A person in Germany currently consumes an average of 34 kilograms of sugar per year. That’s too much. According to a recent study, as little as 80 grams a day could be responsible for the development of diabetes or fatty liver.
How much sugar can the body tolerate? When does the liver overreact? And how do the effects of different types of sugar differ? Researchers from the University of Zurich asked themselves these questions and started their study with 94 young, healthy men.
For a period of seven weeks, one group of test subjects was given a drink sweetened with 80 grams of different types of sugar, which corresponds to around 800 milliliters of a standard lemonade. The sweetened drink contained either fruit sugar (fructose) or dextrose (glucose) or table sugar (sucrose), which consists of fructose and dextrose. The men in the control group avoided sugar, but still consumed the same number of calories as the sugar subjects.
Bettina Geidl-Flueck’s team now examined various parameters of the participants’ fat metabolism, including the production of fatty acids in the liver. It was found that the formation of fatty acids in the liver increased in the subjects with the sweetened drinks – namely in those who had consumed drinks with fructose and sucrose. Here even small amounts are sufficient to activate the liver metabolism and to produce more fatty acids.
But what about glucose? “The body’s own fat production in the liver was twice as high in the fructose group as in the glucose group or the control group – and this was more than twelve hours after the last meal or the last sugar consumption,” explains Philipp Gerber, who works at the Study has collaborated in a statement from the University of Zurich. In contrast, when consuming pure glucose, fat production remained unaffected.
The researchers were surprised that the most commonly consumed household sugar boosted fat synthesis even more than the same amount of fructose.

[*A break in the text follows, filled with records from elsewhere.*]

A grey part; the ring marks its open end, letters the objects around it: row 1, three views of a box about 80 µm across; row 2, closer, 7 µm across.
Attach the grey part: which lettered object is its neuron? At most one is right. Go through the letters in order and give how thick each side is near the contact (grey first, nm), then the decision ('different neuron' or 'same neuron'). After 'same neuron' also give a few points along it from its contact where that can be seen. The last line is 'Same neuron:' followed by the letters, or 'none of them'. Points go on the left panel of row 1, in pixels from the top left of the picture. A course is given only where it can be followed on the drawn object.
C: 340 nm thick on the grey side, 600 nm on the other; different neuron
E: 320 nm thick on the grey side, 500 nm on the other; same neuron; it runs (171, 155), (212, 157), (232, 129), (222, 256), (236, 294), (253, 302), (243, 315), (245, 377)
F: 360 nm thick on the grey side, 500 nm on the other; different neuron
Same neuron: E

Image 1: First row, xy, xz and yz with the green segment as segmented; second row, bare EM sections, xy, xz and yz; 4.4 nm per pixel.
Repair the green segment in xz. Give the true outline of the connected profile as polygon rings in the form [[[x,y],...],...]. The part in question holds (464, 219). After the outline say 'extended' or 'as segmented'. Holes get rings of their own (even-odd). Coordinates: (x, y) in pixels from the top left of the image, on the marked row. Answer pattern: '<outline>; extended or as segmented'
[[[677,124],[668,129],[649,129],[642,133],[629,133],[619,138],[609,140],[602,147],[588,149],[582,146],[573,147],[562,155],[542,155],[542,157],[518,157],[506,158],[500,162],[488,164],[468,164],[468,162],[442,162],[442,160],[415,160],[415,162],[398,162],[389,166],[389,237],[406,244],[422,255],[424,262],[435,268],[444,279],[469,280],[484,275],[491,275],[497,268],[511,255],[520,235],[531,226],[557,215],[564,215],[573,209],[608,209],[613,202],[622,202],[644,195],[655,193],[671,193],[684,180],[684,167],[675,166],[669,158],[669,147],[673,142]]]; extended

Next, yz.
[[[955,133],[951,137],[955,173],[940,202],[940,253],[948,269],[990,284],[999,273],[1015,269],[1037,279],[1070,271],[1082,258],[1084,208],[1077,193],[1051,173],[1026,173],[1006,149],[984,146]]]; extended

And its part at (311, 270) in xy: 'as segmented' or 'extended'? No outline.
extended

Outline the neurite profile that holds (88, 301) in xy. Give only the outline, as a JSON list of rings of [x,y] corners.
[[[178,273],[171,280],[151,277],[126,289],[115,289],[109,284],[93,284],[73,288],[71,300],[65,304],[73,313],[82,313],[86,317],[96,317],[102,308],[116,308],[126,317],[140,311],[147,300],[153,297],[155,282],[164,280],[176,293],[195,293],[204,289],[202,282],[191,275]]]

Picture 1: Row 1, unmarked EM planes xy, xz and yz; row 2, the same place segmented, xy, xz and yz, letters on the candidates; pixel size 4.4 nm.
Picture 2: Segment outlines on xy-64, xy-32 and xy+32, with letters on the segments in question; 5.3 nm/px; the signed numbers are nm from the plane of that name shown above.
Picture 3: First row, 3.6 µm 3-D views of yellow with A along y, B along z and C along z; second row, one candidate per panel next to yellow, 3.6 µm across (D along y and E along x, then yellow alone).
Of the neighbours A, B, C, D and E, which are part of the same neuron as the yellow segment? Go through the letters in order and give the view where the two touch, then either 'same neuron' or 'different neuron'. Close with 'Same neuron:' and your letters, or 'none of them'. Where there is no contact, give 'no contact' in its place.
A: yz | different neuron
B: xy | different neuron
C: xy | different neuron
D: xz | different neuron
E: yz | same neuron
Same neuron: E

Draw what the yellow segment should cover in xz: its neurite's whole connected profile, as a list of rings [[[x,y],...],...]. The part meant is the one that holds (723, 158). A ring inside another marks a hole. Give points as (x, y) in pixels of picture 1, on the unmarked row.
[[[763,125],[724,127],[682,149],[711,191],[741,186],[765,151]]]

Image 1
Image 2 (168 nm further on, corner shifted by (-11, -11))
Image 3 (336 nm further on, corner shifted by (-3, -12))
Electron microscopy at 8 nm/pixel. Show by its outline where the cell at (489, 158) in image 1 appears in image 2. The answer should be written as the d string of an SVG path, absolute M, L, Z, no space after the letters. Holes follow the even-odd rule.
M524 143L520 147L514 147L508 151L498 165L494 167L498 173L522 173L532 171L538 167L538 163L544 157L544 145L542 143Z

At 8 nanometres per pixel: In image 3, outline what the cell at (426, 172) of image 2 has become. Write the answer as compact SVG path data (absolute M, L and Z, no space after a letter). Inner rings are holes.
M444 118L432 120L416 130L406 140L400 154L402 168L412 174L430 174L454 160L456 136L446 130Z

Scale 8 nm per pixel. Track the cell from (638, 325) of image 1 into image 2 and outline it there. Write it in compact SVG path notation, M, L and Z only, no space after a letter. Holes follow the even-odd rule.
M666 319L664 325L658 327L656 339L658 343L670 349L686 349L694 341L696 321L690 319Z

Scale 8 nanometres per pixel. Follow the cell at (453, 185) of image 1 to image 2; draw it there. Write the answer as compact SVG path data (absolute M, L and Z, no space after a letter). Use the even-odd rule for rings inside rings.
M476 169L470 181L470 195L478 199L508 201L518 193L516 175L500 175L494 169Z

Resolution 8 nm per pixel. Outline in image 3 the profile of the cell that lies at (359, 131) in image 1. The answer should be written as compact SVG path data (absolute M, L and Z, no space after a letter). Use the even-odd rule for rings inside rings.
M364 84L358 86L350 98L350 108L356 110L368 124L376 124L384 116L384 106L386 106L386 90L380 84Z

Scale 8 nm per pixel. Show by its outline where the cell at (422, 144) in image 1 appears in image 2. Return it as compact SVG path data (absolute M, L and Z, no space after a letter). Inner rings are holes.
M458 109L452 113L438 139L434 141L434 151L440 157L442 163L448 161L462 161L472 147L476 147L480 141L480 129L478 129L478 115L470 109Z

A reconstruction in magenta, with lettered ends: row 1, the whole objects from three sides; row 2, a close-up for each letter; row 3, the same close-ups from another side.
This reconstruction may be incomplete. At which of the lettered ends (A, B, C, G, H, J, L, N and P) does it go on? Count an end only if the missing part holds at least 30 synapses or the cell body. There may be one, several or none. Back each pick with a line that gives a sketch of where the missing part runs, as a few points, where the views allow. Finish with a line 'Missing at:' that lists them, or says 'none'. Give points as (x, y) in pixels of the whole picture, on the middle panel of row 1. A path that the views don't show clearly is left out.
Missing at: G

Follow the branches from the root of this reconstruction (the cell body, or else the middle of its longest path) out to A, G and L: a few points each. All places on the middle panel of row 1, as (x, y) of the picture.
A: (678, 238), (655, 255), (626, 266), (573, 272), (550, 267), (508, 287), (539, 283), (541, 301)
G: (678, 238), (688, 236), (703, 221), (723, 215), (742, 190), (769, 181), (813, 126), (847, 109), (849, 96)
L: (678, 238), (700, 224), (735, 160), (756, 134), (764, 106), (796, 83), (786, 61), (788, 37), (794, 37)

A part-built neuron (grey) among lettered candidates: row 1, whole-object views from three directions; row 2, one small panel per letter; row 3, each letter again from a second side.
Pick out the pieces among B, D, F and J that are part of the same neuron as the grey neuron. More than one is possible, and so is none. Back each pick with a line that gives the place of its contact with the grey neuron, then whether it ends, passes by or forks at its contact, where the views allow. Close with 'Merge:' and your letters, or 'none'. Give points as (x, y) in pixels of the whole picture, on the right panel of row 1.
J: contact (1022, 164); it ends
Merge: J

Until now, fructose in particular has been suspected of causing such changes. So far, it has not been possible to explain why table sugar has an even stronger effect than pure fructose.
The researchers at the University of Zurich suspect an interaction between the two sugar molecules found in sucrose. The fructose could initially emit a signal that in the liver metabolism leads to more glucose than usual being sent to the liver. Much of this glucose is then metabolized in the liver and converted to fat.
“Our results are a crucial step in research into the harmful effects of added sugar and will be very important for future dietary recommendations,” summarizes Gerber. Because the increased fat production in the liver is a first step in the development of widespread diseases such as type 2 diabetes or non-alcoholic fatty liver.
For health reasons, the World Health Organization recommends limiting daily sugar consumption to around 50 grams or even better to 25 grams. But that is not only a long way off in Switzerland, but also in Germany.